Sasa's next email: "I have two ideas but am still thinking. I am making some 'harmonic analysis' between ECC99 and ECC81. The ratio between 2nd and 3rd harmonic favors the ECC81. This ratio directly influences the sound and is critical. It's about how the choice of driver tube for the output tubes influences the sound not just with its ability to drive via current, impedance and headroom but harmonic interactions." A week later, "the concept is coming along nicely but is challenging.


"Single-ended drive of ECC81 coupled by IT to four EL84s. Rectifier tube will probably be an indirect 5AR4 with 15-second delay of anode voltage, an EZ80 for the input tube and some perversions in the output transformer (I never before built something like this) but I hope that it will become the best-sounding  EL84 amp in the world, no joke."


During our visit to Renaissance Audio in Bergen/Norway, I had opportunity to speak with Sasa in person. He explained a few of the planned transformer perversions which would require more than the customary number of windings on both the output and interstage iron. What those windings accomplish, exactly, shall remain a secret. Suffice to say that Sasa believes this has never been done before - and he isn't prone to exaggeration. (And yes, some questions as the one below which I simply had to insert as a photo caption are just too silly to be dignified by anything but silence.)

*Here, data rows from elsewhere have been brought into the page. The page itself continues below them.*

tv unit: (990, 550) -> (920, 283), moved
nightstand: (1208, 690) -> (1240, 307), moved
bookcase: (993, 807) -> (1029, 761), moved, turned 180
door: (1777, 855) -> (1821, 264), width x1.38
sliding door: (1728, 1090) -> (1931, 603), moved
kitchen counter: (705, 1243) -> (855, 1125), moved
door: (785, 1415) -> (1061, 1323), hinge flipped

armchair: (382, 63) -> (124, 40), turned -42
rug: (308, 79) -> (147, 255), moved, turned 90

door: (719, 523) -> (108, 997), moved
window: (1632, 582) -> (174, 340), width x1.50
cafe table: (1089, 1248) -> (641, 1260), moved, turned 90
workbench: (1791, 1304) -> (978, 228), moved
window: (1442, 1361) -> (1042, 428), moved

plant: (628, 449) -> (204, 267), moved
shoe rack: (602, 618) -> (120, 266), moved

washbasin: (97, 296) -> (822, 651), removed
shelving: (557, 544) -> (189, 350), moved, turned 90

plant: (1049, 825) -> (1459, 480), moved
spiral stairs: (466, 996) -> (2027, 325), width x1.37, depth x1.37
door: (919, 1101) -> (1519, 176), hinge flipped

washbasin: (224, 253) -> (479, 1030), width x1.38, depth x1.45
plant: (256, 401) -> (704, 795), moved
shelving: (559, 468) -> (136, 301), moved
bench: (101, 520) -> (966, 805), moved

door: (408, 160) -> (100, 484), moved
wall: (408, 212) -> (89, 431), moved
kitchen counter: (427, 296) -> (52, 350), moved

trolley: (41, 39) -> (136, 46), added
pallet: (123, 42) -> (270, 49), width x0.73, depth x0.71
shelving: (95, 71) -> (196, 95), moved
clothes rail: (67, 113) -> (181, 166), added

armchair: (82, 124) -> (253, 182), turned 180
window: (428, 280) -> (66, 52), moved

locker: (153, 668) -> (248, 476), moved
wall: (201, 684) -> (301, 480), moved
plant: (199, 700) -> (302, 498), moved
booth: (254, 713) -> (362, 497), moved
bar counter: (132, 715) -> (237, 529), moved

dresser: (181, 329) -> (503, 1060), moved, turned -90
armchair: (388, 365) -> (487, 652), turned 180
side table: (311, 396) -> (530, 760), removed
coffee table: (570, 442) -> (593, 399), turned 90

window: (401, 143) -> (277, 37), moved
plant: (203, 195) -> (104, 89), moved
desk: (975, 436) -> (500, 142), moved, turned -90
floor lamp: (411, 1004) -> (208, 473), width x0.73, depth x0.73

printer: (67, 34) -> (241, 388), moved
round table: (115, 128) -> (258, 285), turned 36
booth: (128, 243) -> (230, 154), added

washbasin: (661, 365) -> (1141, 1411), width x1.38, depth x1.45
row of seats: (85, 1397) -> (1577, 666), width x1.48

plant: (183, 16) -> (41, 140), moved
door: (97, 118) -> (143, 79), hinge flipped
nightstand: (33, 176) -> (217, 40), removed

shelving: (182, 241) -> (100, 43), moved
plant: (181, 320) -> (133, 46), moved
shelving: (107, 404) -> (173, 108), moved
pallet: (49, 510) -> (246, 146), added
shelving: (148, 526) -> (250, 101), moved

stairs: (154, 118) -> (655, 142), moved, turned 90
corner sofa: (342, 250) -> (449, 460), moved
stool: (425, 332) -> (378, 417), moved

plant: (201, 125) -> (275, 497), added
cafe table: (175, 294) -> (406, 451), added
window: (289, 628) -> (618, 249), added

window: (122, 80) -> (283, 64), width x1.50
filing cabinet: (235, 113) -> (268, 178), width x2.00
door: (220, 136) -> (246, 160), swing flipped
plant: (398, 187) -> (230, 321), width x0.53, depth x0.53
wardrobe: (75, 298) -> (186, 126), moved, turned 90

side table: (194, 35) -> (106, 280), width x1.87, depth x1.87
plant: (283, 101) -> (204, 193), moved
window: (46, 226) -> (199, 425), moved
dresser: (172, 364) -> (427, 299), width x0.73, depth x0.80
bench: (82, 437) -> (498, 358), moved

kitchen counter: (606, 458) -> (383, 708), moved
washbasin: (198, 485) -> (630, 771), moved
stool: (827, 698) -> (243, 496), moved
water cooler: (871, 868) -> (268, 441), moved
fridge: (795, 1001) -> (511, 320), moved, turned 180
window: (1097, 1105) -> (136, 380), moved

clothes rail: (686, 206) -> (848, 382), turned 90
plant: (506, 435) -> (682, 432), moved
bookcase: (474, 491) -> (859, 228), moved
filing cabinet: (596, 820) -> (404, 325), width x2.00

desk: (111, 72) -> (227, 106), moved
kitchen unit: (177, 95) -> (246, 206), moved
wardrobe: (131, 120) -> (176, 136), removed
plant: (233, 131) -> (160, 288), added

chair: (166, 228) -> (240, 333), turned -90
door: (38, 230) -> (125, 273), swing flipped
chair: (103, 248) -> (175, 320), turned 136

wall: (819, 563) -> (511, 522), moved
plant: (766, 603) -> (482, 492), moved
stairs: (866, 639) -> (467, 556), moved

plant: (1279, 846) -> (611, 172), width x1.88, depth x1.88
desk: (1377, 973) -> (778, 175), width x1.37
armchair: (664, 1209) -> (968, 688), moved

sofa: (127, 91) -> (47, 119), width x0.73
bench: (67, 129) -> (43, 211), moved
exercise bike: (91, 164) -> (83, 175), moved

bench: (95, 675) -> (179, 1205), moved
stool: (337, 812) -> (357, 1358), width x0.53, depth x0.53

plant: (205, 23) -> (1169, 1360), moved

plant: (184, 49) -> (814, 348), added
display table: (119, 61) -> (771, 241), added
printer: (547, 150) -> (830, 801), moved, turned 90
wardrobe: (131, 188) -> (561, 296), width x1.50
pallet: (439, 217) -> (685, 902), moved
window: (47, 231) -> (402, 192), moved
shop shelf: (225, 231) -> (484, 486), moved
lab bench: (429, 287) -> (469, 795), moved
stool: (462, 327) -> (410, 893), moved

Sasa also presented me with a very attractive idea for a finish - white piano lacquer with a thick nickel plating for the metal parts. He was very excited about this. Remembering how well nickel wears versus chrome from my clarinet keys, I could see how this proposition would lend itself to an entirely new line of upscale Trafomatic models of which the Kaivalya monos would eventually end up simply having been the first. It only made sense to turn this project into formal production beyond a single commission pair. I loved the whole idea. Sasa also confirmed the basic layout of my earlier sketch. He simply would relocate the taller 5AR4 rectifier behind the three transformer cans close to the IEC power inlet. This would leave the ECC81 and EZ80 front row center and the two Russian military 6P14P-EV behind each other flanking the driver and small rectifier on either side. With all frontal valves being of similar height and girth, they'd also look good together.


The day after we returned from Bergen, a quick e-mail note from Mladenovac announced that Sasa and team were already working on the first prototype of the interstage transformer, with the equivalent output transformer proto due the next day. Besides impedance conversion and perfectly matched phase splitting to turn the single-ended driver stage into a push-pull feed for the output bottles, the IT would also be responsible for the harmonic matching between the ECC81 and 6P14Ps. How could transformer windings tweak THD parameters? Sasa explained it and how he'd do many iterative listening sessions while unwinding specific interstage sections in single turns. That's how critical he expected the tolerances would have to be to hit upon that magic spot.